È quella dedicata al Frecciargento che ieri notte, come invio, ha raggiunto Sibari per il primo collegamento di oggi su Bolzano.

«Questo treno significa tanto. Un’intera area come quella della Sibaritide e della zona jonica aveva bisogno di un collegamento per rendere la mobilità da e verso il nord del paese sostenibile».

Queste le parole del Presidente della Regione Mario Oliverio in occasione della cerimonia organizzata per l’ingresso dell'ETR 600 a Sibari.
Presenti molti cittadini e amministratori, che insieme al presidente Oliverio, all’assessore alle Infrastrutture Roberto Musmanno, hanno avuto hanno avuto la possibilità di salire a bordo del treno, dopo un simbolico taglio del nastro. Presente addirittura anche il vescovo di Cassano, monsignor Francesco Savino, che ha officiato una benedizione.

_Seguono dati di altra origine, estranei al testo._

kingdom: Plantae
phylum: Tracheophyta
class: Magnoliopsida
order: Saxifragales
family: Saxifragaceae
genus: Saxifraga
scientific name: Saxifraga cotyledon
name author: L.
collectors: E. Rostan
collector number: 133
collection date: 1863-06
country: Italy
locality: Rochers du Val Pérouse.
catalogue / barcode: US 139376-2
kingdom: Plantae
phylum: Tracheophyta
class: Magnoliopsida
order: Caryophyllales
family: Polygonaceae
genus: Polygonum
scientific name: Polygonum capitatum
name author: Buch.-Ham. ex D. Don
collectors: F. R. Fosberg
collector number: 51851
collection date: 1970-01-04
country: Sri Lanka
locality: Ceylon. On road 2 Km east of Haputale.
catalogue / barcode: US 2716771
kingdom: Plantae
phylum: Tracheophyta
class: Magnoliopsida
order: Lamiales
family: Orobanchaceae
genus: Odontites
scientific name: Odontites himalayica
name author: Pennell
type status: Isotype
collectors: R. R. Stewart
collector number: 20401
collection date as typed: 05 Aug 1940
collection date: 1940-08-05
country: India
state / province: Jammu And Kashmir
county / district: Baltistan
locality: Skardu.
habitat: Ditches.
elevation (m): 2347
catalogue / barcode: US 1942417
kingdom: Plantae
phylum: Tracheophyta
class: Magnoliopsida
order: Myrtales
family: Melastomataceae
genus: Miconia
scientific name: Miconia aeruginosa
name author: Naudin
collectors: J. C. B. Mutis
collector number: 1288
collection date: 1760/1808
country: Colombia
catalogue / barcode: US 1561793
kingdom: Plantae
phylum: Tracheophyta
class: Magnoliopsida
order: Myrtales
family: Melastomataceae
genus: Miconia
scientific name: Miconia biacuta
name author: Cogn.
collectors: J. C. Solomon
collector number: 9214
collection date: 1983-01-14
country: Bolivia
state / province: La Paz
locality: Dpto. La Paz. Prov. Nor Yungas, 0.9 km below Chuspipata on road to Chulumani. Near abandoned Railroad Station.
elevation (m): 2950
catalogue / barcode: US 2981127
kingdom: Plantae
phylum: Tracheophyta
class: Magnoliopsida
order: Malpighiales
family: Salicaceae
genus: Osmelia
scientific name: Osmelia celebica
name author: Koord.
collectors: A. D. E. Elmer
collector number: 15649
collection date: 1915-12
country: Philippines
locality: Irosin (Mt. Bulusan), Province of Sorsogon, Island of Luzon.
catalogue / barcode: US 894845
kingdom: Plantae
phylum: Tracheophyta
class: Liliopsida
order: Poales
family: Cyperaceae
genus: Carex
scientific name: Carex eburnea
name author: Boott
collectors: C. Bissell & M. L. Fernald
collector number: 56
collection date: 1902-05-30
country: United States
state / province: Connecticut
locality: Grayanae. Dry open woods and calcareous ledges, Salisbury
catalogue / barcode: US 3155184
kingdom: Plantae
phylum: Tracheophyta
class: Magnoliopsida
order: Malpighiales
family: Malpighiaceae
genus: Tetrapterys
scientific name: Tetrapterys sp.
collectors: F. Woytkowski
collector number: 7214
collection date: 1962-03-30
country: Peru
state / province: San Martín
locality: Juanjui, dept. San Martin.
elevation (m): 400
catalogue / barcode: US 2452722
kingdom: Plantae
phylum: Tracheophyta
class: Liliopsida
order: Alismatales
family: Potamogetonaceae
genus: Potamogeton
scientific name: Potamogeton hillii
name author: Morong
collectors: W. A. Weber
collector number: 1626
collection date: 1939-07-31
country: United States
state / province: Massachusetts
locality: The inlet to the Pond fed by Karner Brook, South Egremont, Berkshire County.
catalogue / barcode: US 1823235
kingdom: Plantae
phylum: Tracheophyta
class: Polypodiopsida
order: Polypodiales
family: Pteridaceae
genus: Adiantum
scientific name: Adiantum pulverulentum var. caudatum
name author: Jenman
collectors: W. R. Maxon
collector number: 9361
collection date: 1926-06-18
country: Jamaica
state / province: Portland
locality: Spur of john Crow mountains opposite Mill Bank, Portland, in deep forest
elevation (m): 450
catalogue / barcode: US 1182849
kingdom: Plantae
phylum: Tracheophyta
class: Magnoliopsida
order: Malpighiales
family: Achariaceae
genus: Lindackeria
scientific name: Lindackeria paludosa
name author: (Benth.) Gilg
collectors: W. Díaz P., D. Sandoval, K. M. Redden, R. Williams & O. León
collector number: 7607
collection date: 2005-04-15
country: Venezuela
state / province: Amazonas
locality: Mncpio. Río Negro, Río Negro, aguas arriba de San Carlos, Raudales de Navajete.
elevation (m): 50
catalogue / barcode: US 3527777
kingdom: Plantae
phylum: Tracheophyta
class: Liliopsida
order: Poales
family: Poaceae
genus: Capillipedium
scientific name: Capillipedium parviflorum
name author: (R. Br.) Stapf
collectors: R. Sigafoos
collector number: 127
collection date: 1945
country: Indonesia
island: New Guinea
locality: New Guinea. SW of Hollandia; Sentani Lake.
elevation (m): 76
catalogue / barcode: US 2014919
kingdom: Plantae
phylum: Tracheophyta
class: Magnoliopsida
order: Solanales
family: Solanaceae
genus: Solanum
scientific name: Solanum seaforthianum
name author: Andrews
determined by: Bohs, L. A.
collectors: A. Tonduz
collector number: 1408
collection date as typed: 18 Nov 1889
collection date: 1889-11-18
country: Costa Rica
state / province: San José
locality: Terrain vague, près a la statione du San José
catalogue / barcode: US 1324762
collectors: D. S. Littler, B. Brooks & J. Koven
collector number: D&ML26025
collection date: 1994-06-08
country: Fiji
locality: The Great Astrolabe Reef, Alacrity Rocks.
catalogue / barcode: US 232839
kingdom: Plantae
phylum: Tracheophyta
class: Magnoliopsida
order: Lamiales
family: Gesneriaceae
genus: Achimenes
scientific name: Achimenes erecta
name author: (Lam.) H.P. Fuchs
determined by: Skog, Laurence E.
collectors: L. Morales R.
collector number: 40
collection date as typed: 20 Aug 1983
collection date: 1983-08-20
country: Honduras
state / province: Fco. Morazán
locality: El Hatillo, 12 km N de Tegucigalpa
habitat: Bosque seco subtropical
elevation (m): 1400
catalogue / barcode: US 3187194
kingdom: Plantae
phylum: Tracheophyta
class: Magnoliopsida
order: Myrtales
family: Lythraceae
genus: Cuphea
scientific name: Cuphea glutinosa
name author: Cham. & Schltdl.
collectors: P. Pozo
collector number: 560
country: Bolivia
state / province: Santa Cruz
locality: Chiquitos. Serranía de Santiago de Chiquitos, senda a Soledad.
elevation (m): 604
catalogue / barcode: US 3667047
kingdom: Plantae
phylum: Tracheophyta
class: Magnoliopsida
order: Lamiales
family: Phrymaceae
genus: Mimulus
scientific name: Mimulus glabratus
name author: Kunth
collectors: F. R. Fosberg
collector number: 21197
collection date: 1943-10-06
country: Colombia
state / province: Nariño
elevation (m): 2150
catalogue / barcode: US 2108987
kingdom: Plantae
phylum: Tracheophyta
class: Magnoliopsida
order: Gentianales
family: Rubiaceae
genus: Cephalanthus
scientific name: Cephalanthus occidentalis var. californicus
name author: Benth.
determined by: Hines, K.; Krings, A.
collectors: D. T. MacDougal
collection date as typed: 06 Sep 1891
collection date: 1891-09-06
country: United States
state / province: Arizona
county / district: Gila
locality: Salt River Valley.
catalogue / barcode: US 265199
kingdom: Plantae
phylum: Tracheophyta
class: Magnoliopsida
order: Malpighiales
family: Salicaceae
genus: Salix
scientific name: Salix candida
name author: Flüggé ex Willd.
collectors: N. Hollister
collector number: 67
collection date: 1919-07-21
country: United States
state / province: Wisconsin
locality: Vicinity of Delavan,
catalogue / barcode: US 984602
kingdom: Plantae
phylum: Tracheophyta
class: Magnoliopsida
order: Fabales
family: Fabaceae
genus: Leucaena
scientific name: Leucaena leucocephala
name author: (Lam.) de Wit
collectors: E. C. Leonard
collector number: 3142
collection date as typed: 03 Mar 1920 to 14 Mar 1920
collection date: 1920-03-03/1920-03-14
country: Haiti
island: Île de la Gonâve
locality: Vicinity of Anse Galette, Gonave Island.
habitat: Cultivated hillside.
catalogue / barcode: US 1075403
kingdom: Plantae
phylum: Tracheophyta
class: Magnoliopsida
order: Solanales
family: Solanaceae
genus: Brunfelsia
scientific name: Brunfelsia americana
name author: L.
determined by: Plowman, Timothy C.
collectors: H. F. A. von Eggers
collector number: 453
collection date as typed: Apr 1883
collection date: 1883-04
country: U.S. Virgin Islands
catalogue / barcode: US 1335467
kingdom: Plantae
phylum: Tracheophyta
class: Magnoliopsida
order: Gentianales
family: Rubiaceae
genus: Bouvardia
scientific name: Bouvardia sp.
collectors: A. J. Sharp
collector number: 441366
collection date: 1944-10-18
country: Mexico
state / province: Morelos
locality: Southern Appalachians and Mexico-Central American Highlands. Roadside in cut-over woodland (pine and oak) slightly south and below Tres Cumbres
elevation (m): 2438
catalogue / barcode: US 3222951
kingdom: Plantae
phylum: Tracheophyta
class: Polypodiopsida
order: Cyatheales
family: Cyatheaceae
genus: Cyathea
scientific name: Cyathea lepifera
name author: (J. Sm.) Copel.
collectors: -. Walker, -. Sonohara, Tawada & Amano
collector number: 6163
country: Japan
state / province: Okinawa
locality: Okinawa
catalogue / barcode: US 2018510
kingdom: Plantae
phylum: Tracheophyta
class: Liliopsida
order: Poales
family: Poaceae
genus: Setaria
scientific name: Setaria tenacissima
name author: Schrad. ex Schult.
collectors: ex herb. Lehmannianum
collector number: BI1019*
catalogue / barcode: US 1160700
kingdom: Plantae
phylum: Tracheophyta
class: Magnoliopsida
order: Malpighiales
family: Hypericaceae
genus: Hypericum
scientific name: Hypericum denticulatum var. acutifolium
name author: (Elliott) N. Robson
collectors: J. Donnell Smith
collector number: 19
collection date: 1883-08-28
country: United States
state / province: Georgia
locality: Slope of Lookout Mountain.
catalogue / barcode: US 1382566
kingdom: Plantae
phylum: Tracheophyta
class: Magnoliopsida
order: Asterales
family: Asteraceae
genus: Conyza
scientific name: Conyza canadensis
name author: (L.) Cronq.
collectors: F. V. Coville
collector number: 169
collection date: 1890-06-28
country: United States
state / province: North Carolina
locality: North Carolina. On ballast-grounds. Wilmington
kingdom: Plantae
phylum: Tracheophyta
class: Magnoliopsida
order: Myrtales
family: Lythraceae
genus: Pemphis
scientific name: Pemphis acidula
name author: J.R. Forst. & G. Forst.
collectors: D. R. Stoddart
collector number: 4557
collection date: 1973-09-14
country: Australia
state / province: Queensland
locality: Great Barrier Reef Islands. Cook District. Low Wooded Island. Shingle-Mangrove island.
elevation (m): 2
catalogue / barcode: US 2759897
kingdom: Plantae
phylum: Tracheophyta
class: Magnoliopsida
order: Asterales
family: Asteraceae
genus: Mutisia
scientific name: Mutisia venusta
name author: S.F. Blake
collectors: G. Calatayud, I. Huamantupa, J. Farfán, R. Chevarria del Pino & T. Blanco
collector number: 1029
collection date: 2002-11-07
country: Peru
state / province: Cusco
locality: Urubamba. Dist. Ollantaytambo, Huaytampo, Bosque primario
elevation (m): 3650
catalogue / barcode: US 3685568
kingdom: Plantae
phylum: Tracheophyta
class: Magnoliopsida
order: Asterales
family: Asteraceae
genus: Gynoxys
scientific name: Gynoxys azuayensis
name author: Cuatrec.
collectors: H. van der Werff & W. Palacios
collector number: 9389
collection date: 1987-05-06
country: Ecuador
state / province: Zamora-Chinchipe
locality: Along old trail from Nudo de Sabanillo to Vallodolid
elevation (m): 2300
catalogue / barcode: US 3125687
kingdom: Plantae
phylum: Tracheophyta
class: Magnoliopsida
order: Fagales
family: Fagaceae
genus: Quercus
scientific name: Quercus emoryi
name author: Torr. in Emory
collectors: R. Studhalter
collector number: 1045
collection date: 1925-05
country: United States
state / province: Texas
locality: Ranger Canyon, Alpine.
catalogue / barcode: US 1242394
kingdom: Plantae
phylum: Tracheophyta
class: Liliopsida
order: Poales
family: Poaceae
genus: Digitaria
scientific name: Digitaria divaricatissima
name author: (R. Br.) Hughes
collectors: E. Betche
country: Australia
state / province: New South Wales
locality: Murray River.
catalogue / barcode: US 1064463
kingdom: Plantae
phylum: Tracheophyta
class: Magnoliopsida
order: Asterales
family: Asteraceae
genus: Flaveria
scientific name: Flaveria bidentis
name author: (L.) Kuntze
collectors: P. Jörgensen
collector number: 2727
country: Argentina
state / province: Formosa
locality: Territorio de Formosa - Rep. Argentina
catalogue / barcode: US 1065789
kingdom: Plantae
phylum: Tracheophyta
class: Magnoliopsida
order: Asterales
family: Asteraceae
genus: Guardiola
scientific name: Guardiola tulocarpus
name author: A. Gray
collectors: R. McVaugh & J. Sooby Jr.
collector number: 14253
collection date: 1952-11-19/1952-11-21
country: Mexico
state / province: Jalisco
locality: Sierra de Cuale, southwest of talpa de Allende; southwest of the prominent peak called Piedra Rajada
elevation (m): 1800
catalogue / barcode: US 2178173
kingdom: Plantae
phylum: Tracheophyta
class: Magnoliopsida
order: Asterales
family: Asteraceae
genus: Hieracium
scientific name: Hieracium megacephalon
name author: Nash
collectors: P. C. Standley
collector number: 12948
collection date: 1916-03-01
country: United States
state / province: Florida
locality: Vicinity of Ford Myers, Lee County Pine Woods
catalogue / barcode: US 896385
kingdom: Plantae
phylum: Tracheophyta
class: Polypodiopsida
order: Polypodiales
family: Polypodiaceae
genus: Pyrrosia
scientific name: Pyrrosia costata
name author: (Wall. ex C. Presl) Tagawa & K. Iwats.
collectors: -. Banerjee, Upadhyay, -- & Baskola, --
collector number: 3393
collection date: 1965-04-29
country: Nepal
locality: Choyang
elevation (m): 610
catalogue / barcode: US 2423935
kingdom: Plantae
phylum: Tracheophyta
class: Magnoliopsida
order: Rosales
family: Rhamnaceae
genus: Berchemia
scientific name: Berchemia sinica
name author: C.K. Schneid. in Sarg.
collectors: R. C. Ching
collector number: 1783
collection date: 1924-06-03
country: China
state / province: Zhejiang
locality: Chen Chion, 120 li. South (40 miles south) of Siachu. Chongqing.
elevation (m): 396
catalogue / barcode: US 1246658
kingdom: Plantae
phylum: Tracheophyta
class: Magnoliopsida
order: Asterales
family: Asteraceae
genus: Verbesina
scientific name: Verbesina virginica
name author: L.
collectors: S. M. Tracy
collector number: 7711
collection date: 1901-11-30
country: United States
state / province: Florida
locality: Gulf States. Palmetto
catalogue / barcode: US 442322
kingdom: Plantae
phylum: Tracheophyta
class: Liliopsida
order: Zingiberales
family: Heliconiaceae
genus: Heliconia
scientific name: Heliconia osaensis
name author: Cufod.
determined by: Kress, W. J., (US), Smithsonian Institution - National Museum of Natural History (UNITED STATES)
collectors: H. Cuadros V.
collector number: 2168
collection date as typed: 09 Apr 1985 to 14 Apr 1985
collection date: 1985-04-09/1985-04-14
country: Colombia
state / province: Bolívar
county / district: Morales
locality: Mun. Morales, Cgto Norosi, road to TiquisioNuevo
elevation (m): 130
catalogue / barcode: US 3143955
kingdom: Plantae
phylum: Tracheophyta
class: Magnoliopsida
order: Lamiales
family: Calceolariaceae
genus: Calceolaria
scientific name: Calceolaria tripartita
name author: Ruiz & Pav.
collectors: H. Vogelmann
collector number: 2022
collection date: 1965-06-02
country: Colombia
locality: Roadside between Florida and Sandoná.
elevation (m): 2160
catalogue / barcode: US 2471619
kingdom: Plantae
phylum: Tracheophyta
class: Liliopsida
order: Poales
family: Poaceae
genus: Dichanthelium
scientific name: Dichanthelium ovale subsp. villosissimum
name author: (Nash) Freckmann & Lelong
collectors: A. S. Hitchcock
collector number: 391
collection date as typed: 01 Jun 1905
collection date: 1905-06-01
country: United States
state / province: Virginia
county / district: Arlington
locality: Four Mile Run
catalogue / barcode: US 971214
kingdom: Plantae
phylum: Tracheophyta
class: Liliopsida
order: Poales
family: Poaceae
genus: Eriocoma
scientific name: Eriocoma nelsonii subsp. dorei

«Attraverso questa Freccia si avvia un percorso di adeguamento agli standard di altre realtà del Paese - ha proseguito Oliverio -. È un collegamento per il quale abbiamo deciso di investire 1 milione e 600 mila euro, e che permette di sperimentare per un anno la possibilità di mantenerlo in modo stabile in futuro, perché Trenitalia ha osservato che non ci sarebbero state condizioni di sostenibilità dato il bacino d’utenza. Noi riteniamo invece che queste condizioni ci sono e lo dimostreremo. Ecco perché per un anno ci siamo fatti carico, come Regione di sopportare il costo di questo servizio o parzialmente il costo di esso a copertura dei posti vacanti».

Il governatore ha anche reso noto di aver «proposto all’amministratore delegato di RFI, Maurizio Gentile, che ha accettato, di realizzare una piattaforma in attesa che si realizzi la stazione di Settimo di Montalto per consentire da subito, nei prossimi mesi, una fermata della Freccia e intercettare un vasto bacino d’utenza».

Anche l’assessore alle Infrastrutture Roberto Musmanno ha sottolineato la sua soddisfazione: «C’è tanta gente ad accogliere il Frecciargento e ciò vuol dire che questo treno era veramente sentito. C’è stata una battaglia durata mesi per poterlo strappare e ci siamo riusciti con una sinergia e collaborazione istituzionale a 360 gradi che ha visto protagonisti anche i funzionari e dirigenti amministrativi della Regione. Possiamo dire che forse abbiamo avvicinato le due Italie».